I've been thinking more about this.

I also think--which we've discussed many times before--that validation is a perfect task for the mobile phone. I'm really hoping that we can utilize the ~20% of traffic that is mobile only and get them to do some fun validation work! :)

manaswisaha commented 5 years ago

I agree with all the points. Some of these points came up in the meeting this week when we were going over Aileen's implementation.

I also think--which we've discussed many times before--that validation is a perfect task for the mobile phone. I'm really hoping that we can utilize the ~20% of traffic that is mobile only and get them to do some fun validation work! :)

I strongly agree! I feel this is a good starting point to venture into mobile interfaces instead of creating a full fledged labeling interface which is a harder task than a validation interface. And there is a lot of scope for gamification. This could easily be a great undergrad project! We should advertise about this project specifically more. It's easy to understand, approachable, and not very intimidating.

jonfroehlich commented 5 years ago

I strongly agree! I feel this is a good starting point to venture into mobile interfaces instead of creating a full fledged labeling interface which is a harder task than a validation interface. And there is a lot of scope for gamification. This could easily be a great undergrad project! We should advertise about this project specifically more. It's easy to understand, approachable, and not very intimidating.

Also agree. I was thinking @aileenzeng might take this on after she finishes the web-based validation stuff... :) But we could also discuss recruiting an additional student (I just think they'd have to have a fair bit of dev experience to be able to contribute to this...).

jonfroehlich commented 5 years ago

Dumping more thoughts on this...

How do we choose what gets validated and when and by whom? I think this question is really interesting and may involve algorithms from optimization, reputation systems, etc. For example, our system should have ongoing inferences about a worker's quality, which is then strengthened or weakened by validations. I could also imagine using our CV subsystem--which Galen and Esther are currently working on--to help prioritize what gets validated.

aileenzeng commented 5 years ago

Hi all,

I think I'm getting very close to finishing implementing functionality for the validation interface (hooray)! The main mid/high-priority items left on my to-dos are:

I was wondering what my next steps should be. Should I start drafting instructions for testing? Or should we worry about any UI polishing? For reference, the validation interface currently looks like this: image

(I'm basing the design off this mockup) image

jonfroehlich commented 5 years ago

I would focus on a full end-to-end MVP rather than polish. We don’t need any UI improvements until we actually start using this thing. So, resolving the three bullet points should take priority.

Also, how are you choosing which labels to get validated? That seems like a crucial step (but certainly one we can iterate on after MVP).

+++++

Requests:
1. In two sentences, summarize the discussion thread about the validation interface.
2. According to the validation interface thread, which subsystem could help prioritize what gets validated?
3. Continue the validation interface discussion from its final comment.
The entries that come after this have no connection to the validation interface discussion.

Information provided:
+++++

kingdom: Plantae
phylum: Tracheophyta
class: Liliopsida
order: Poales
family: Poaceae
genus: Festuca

+++++

Responses to the tasks:
1. Participants agree that validation suits mobile phones well, since it is an approachable first step into mobile interfaces that could engage the roughly 20% of traffic that is mobile only. When aileenzeng reports being close to finishing the validation interface and asks about next steps, jonfroehlich recommends a full end-to-end MVP over UI polish and asks how labels are being chosen for validation.

2. The CV subsystem, which Galen and Esther are working on.

3.
Sent from my iPhone

On Dec 18, 2018, at 12:30 AM, Aileen Zeng notifications@github.com wrote:

Hi all,

I think I'm getting very close to finishing implementing functionality for the validation interface (hooray)! The main mid/high-priority items left on my to-dos are:

Checking if panos exist before sending label ids to the validation interface. Returning a list of labels to be validated rather than just one label at a time. Finishing up logging data (very fast - will be done last) I was wondering what my next steps should be. Should I start drafting instructions for testing? Or should we worry about any UI polishing? For reference, the validation interface currently looks like this:

(I'm basing the design off this mockup)

— You are receiving this because you were mentioned. Reply to this email directly, view it on GitHub, or mute the thread.

aileenzeng commented 5 years ago

It's done!

Also, how are you choosing which labels to get validated? That seems like a crucial step (but certainly one we can iterate on after MVP).

Oops - sorry for not getting back to you on this. Right now, labels are being selected randomly. We run a check on the backend to see if the pano exists or not (if it doesn't, then we select a new random label).

jonfroehlich commented 5 years ago

What's done? You have a full end-to-end MVP working? If so, woohoo!

Oops - sorry for not getting back to you on this. Right now, labels are being selected randomly. We run a check on the backend to see if the pano exists or not (if it doesn't, then we select a new random label).

Fine for now but see https://github.com/ProjectSidewalk/SidewalkWebpage/issues/535#issuecomment-447386308

aileenzeng commented 5 years ago

Yep! :) I’m going to work on some testing instructions next, but won’t be at a computer for the next few days.

jonfroehlich commented 5 years ago

OK, great. Looking forward to it!

On Wed, Dec 26, 2018 at 9:37 AM Aileen Zeng notifications@github.com wrote:

Yep! :) I’m going to work on some testing instructions next, but won’t be at a computer for the next few days.

— You are receiving this because you were mentioned. Reply to this email directly, view it on GitHub https://github.com/ProjectSidewalk/SidewalkWebpage/issues/535#issuecomment-449998921, or mute the thread https://github.com/notifications/unsubscribe-auth/ABi-9fCzwEjyeAO1R5f1Y3hUwNpG68fsks5u87PbgaJpZM4MlMlK .

-- Jon Froehlich Associate Professor Paul G. Allen School of Computer Science & Engineering University of Washington http://www.cs.umd.edu/~jonf/ http://makeabilitylab.io @jonfroehlich https://twitter.com/jonfroehlich - Twitter

aileenzeng commented 5 years ago

Here are some testing instructions (sorry for the delay!). I'm putting them in here and not in a PR because I'm not sure if it's ready for a PR yet:

Changes

image

Testing

Part 1: Set up / initial testing

  1. Checkout 535-create-validation-interface. You might want to use a small dump for testing purposes!
  2. Delete all records in the label table.
  3. Go to http://0.0.0.0:9000/audit and place one label onto the panorama.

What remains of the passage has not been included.